Baca Juga:Duka di Kebun Binatang Bandung: Huru dan Hara, Dua Bayi Harimau Mati Diterkam Virus Ganas
Tak berhenti di situ, dengan seragam yang basah oleh keringat, mereka ikut bahu-membahu menahan dan mendorong bodi mobil agar selamat tiba di bibir tanjakan.
Kapolres Tasikmalaya Kota, AKBP Andi Purwanto, menegaskan bahwa kehadiran tim khusus ini adalah bentuk extra mile (pelayanan lebih) dari kepolisian.
Prioritas utama mereka bukan sekadar meniup peluit mengatur lalu lintas, melainkan hadir sebagai penyelamat mekanis ringan bagi pemudik yang tengah panik.

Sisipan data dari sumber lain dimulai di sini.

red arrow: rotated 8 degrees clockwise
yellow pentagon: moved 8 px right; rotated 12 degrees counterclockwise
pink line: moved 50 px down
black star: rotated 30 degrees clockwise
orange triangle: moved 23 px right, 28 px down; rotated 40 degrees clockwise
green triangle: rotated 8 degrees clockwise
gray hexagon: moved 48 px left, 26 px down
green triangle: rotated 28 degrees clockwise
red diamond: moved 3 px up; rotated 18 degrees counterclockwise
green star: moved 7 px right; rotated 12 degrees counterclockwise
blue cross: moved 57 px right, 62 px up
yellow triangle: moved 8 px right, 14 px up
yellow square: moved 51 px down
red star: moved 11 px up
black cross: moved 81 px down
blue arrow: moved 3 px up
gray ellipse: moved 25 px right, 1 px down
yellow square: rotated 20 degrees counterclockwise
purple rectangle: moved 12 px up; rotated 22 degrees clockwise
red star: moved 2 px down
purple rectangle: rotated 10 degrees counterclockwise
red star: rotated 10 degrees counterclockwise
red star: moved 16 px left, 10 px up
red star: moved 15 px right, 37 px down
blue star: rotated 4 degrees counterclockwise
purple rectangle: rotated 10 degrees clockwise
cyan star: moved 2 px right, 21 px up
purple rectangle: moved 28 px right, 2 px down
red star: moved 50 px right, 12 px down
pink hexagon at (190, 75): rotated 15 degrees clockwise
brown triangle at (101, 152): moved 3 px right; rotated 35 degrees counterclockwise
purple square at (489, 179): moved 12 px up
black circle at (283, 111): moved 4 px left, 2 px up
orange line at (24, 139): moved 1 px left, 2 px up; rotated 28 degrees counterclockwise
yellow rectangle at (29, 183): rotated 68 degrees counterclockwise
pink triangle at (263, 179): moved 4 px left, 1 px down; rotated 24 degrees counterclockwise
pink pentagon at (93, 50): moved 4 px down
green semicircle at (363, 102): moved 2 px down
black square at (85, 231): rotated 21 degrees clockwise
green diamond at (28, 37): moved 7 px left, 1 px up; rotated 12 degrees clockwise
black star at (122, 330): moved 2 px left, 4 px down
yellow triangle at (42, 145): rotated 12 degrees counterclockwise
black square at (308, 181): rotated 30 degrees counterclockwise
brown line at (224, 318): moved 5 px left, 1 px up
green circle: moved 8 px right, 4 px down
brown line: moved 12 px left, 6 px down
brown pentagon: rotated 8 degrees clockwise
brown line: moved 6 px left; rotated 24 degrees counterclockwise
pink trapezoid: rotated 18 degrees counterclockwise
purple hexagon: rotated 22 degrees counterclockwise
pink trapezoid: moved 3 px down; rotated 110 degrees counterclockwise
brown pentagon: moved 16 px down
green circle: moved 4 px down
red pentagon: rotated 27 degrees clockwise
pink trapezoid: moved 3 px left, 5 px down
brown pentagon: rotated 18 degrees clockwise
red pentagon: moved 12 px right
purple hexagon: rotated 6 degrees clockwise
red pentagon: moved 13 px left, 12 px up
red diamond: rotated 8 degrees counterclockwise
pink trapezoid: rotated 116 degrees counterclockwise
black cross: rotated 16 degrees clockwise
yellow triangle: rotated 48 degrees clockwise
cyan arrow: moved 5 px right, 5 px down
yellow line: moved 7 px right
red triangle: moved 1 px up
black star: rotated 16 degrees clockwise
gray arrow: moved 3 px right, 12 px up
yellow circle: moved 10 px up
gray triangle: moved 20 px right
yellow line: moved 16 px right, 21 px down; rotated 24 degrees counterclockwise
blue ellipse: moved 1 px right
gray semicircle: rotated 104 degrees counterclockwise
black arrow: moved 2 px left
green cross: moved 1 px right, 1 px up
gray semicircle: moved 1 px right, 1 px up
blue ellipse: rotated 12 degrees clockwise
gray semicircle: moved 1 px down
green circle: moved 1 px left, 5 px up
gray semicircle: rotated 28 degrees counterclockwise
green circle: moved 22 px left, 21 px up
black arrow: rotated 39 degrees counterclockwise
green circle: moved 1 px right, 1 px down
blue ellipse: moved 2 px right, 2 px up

“Penempatan personel di titik-titik paling rawan ini adalah prioritas mutlak pelayanan kami selama masa mudik dan arus balik Lebaran. Tanjakan Gentong itu krusial. Jika ada satu saja mobil yang mogok di tengah tanjakan dan tidak segera didorong, itu akan menciptakan sumbatan total yang panjangnya bisa berbelas-belas kilometer ke belakang,” tegas AKBP Andi Purwanto membedah strateginya.
“Kami telah menempatkan personel secara rapat, head-to-head dengan medan Tanjakan Gentong. Tim ganjal ban ini tugasnya sangat spesifik yaitu membantu pemudik yang kendaraannya mengalami kendala darurat, mati mesin, overheat, atau yang secara kapasitas beban sudah tidak kuat lagi menanjak,” ungkap sang Kapolres.
Berkat kehadiran pasukan tak bersenjata namun berbalok kayu ini, ribuan pemudik yang melintasi jalur selatan malam itu bisa bernapas sedikit lebih lega. Rasa aman dan nyaman tetap terjaga, sementara kelancaran arus lalu lintas terus dipacu agar tak terjadi kelumpuhan (stuck).